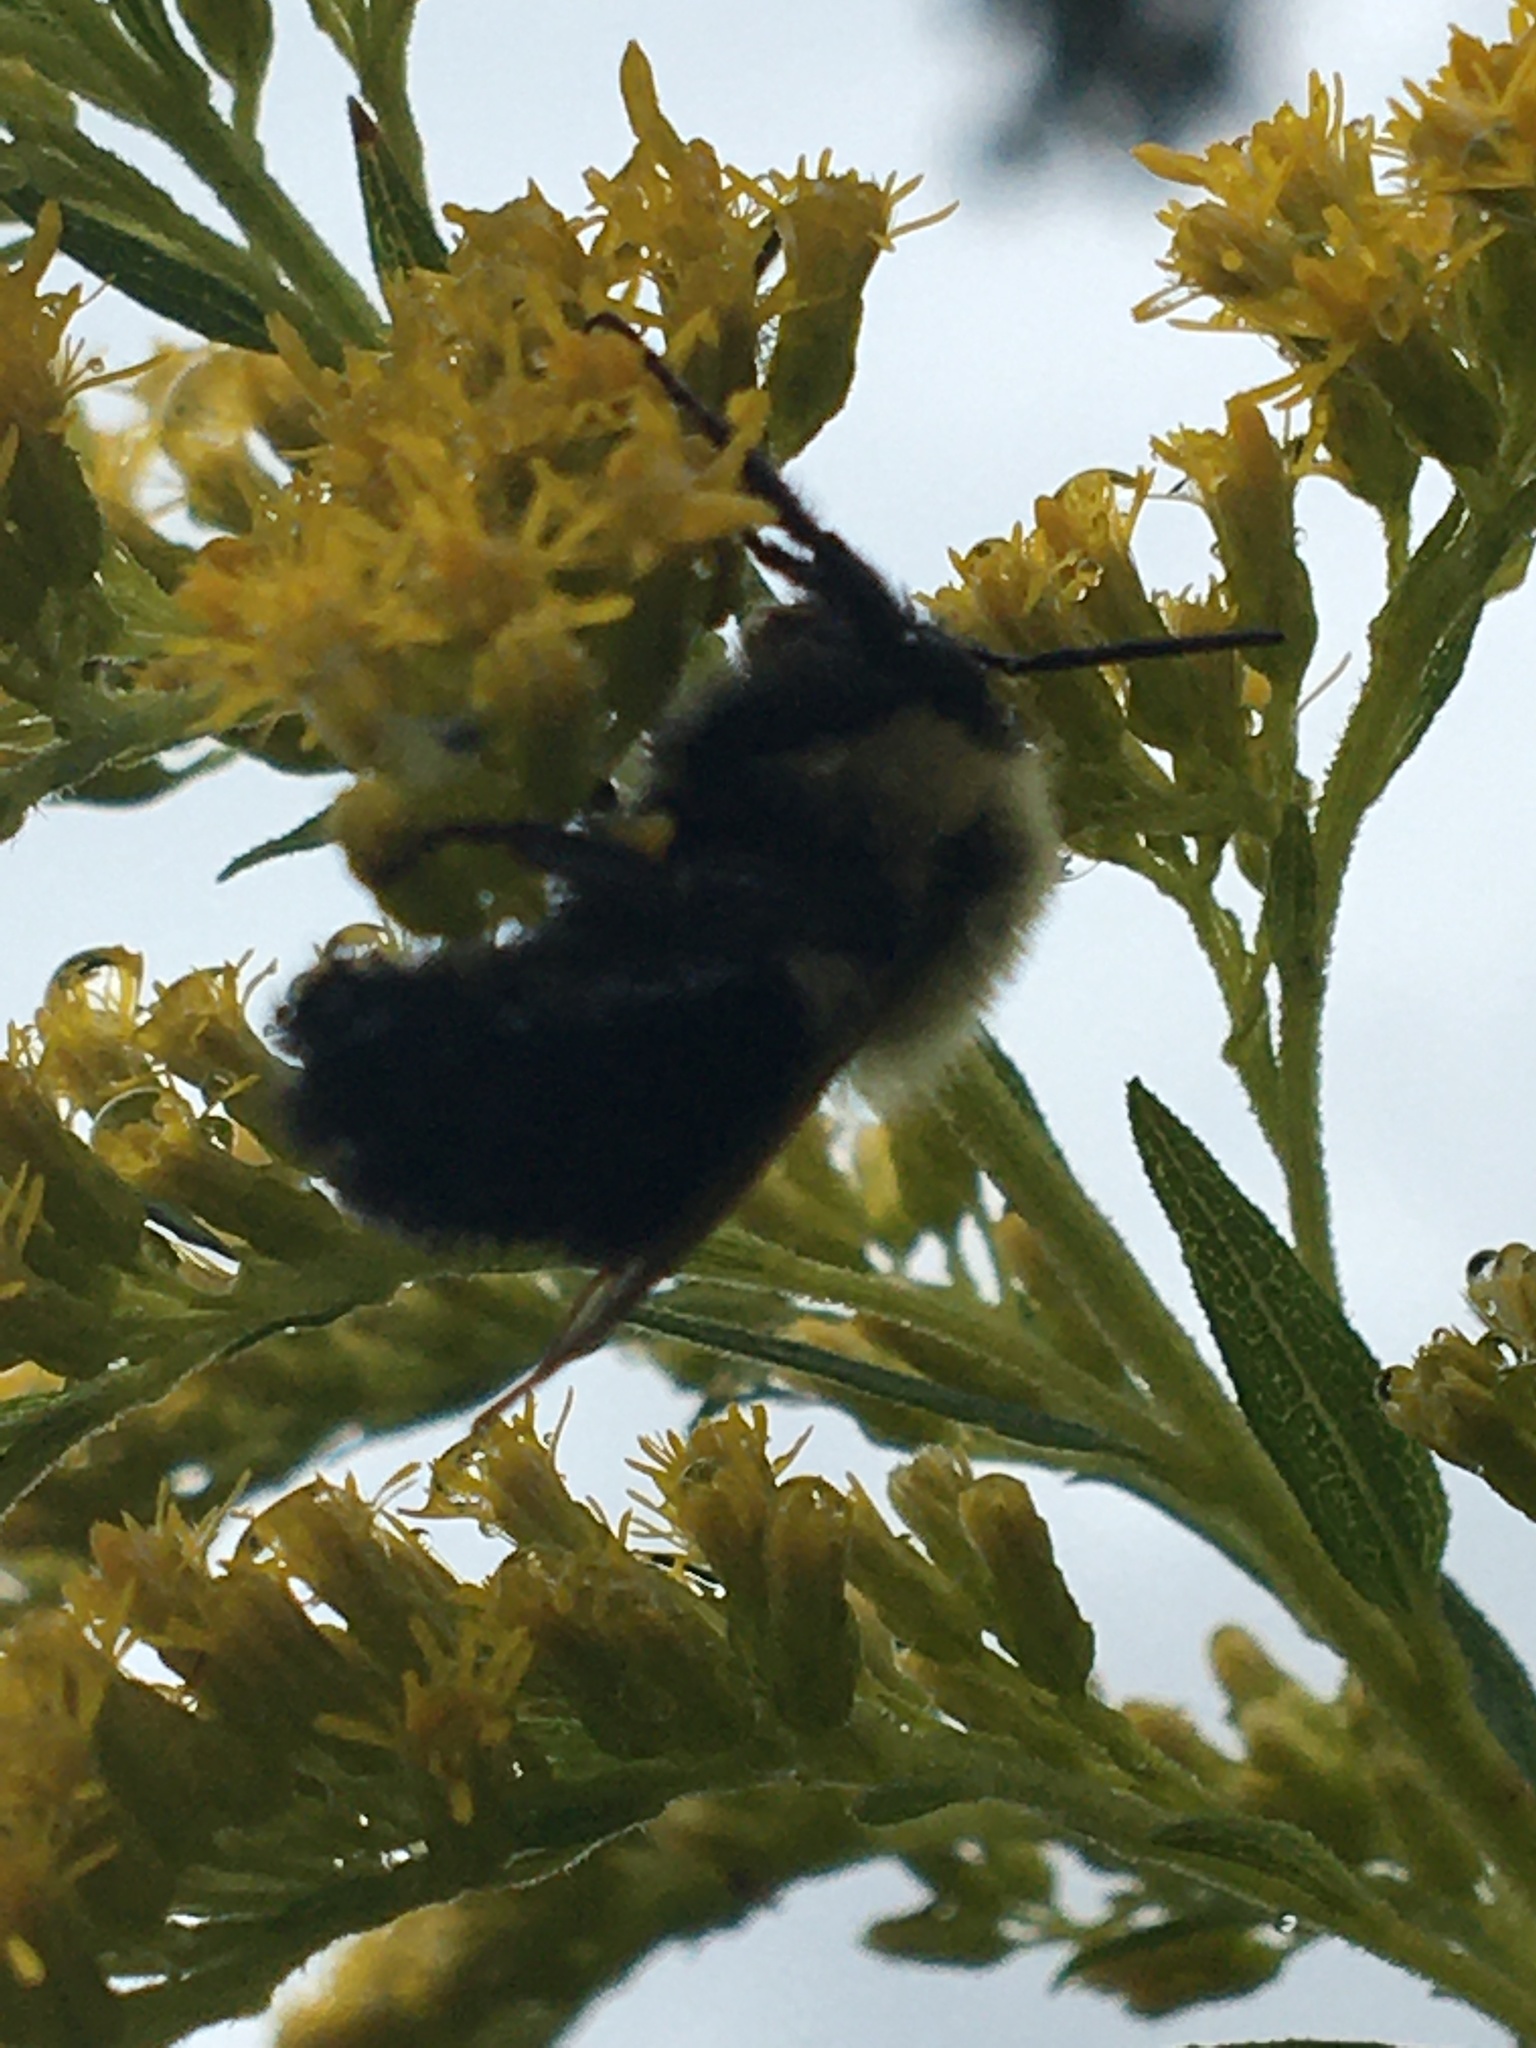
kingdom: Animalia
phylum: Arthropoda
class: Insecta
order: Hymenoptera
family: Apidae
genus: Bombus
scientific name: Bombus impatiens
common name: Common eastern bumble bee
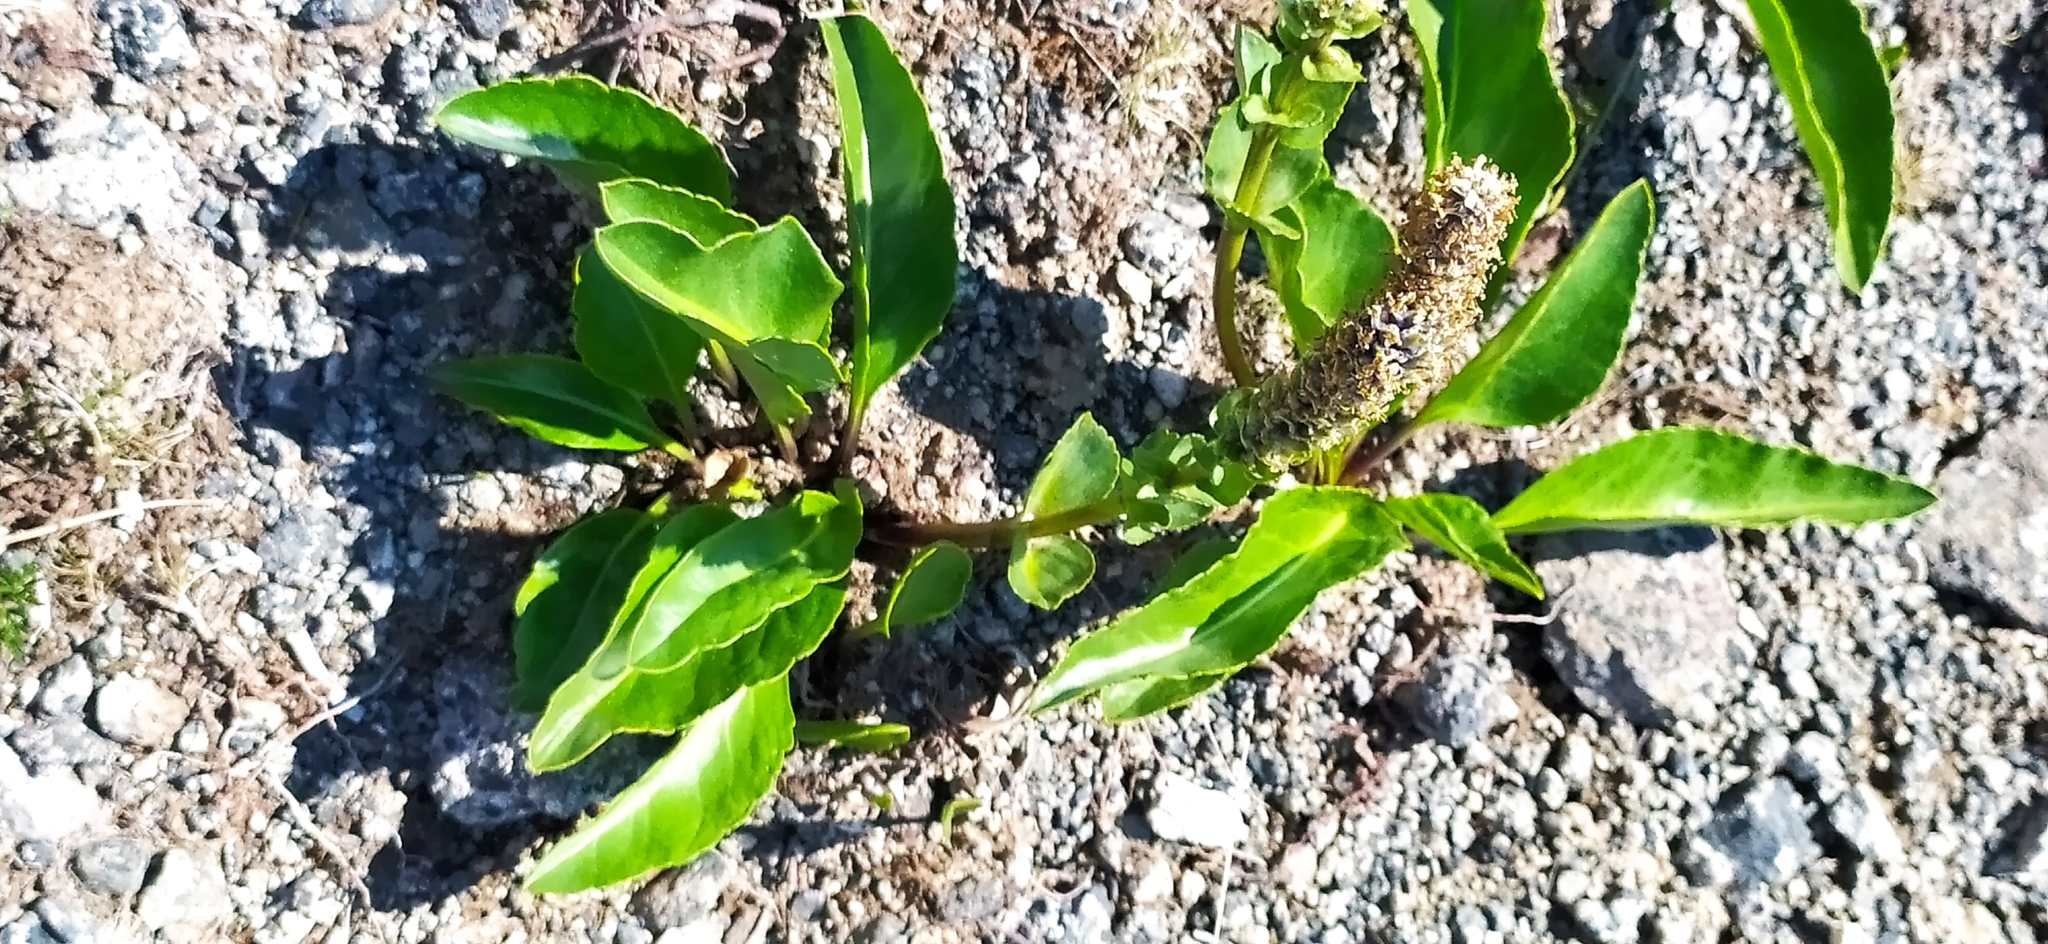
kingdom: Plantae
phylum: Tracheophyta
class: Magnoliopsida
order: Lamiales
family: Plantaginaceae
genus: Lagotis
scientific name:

Your instructions => Starting with the line that contains "order: Hymenoptera" and going on through the end of the records, copy each line word for word, leaving out the pictures.

Task answer =>
order: Hymenoptera
family: Apidae
genus: Bombus
scientific name: Bombus impatiens
common name: Common eastern bumble bee
kingdom: Plantae
phylum: Tracheophyta
class: Magnoliopsida
order: Lamiales
family: Plantaginaceae
genus: Lagotis
scientific name:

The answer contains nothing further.